→ Task
Only the lines from the start of the entries through the line with "To, že viem, ako" should be returned, each exactly as it stands, and no pictures.

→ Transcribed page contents
◇ ◇ ◇ ◇ ◇
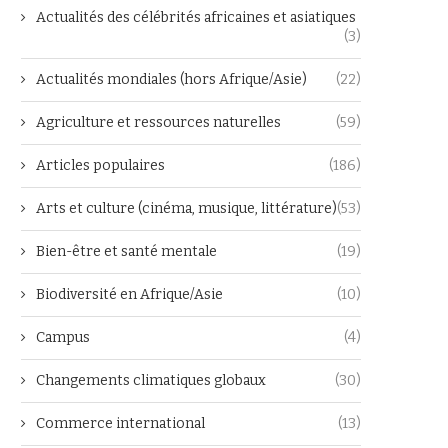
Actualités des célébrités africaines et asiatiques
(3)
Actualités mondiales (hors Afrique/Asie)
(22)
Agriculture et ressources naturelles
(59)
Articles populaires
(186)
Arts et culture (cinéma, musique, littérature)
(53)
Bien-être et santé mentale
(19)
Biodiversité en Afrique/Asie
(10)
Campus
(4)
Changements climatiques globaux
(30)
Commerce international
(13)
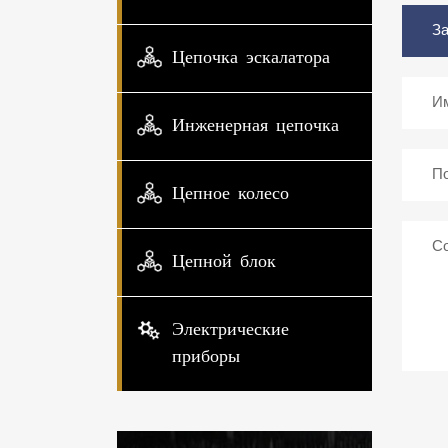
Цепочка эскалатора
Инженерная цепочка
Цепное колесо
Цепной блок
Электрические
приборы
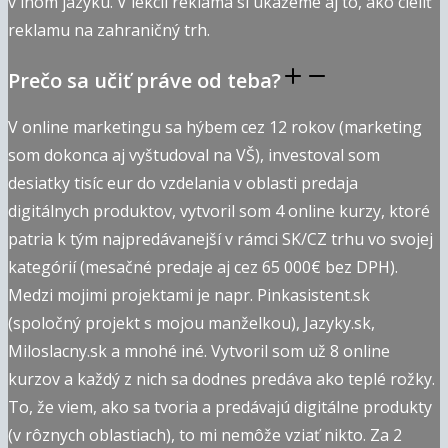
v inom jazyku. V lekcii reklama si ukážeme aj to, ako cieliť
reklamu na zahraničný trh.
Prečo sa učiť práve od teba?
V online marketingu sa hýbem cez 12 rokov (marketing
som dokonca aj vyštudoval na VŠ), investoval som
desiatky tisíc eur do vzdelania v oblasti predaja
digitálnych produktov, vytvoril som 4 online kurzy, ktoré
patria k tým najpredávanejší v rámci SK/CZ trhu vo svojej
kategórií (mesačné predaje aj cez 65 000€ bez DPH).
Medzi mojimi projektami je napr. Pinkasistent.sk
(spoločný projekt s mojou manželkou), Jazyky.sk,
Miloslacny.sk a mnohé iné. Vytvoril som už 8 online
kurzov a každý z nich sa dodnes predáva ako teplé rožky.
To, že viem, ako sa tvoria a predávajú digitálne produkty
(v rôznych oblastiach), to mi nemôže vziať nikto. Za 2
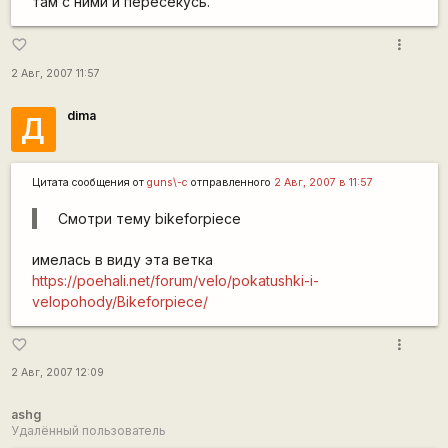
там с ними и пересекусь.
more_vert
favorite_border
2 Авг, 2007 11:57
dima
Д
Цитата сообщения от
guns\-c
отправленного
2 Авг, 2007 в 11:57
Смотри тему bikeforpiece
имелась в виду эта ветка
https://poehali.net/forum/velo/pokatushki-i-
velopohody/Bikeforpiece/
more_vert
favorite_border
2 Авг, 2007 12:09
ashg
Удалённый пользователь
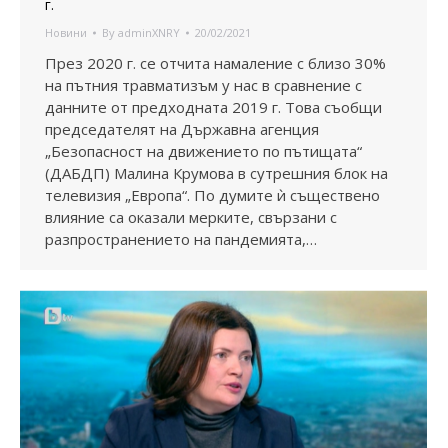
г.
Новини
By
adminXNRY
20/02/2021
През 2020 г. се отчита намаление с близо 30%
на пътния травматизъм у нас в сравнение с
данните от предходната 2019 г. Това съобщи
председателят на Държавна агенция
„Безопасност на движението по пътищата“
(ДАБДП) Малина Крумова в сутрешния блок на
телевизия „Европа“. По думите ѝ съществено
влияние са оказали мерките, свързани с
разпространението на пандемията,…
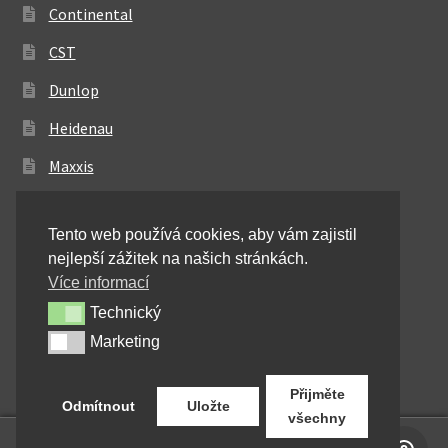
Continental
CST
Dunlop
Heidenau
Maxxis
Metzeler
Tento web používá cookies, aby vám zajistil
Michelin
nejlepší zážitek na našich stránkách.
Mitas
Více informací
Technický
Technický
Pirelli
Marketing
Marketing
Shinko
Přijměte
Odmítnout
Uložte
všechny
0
◇ ◇ ◇ ◇ ◇
→ Solution below
Actualités des célébrités africaines et asiatiques
(3)
Actualités mondiales (hors Afrique/Asie)
(22)
Agriculture et ressources naturelles
(59)
Articles populaires
(186)
Arts et culture (cinéma, musique, littérature)
(53)
Bien-être et santé mentale
(19)
Biodiversité en Afrique/Asie
(10)
Campus
(4)
Changements climatiques globaux
(30)
Commerce international
(13)
Цепочка эскалатора
Инженерная цепочка
Цепное колесо
Цепной блок
Электрические
приборы
v inom jazyku. V lekcii reklama si ukážeme aj to, ako cieliť
reklamu na zahraničný trh.
Prečo sa učiť práve od teba?
V online marketingu sa hýbem cez 12 rokov (marketing
som dokonca aj vyštudoval na VŠ), investoval som
desiatky tisíc eur do vzdelania v oblasti predaja
digitálnych produktov, vytvoril som 4 online kurzy, ktoré
patria k tým najpredávanejší v rámci SK/CZ trhu vo svojej
kategórií (mesačné predaje aj cez 65 000€ bez DPH).
Medzi mojimi projektami je napr. Pinkasistent.sk
(spoločný projekt s mojou manželkou), Jazyky.sk,
Miloslacny.sk a mnohé iné. Vytvoril som už 8 online
kurzov a každý z nich sa dodnes predáva ako teplé rožky.
To, že viem, ako sa tvoria a predávajú digitálne produkty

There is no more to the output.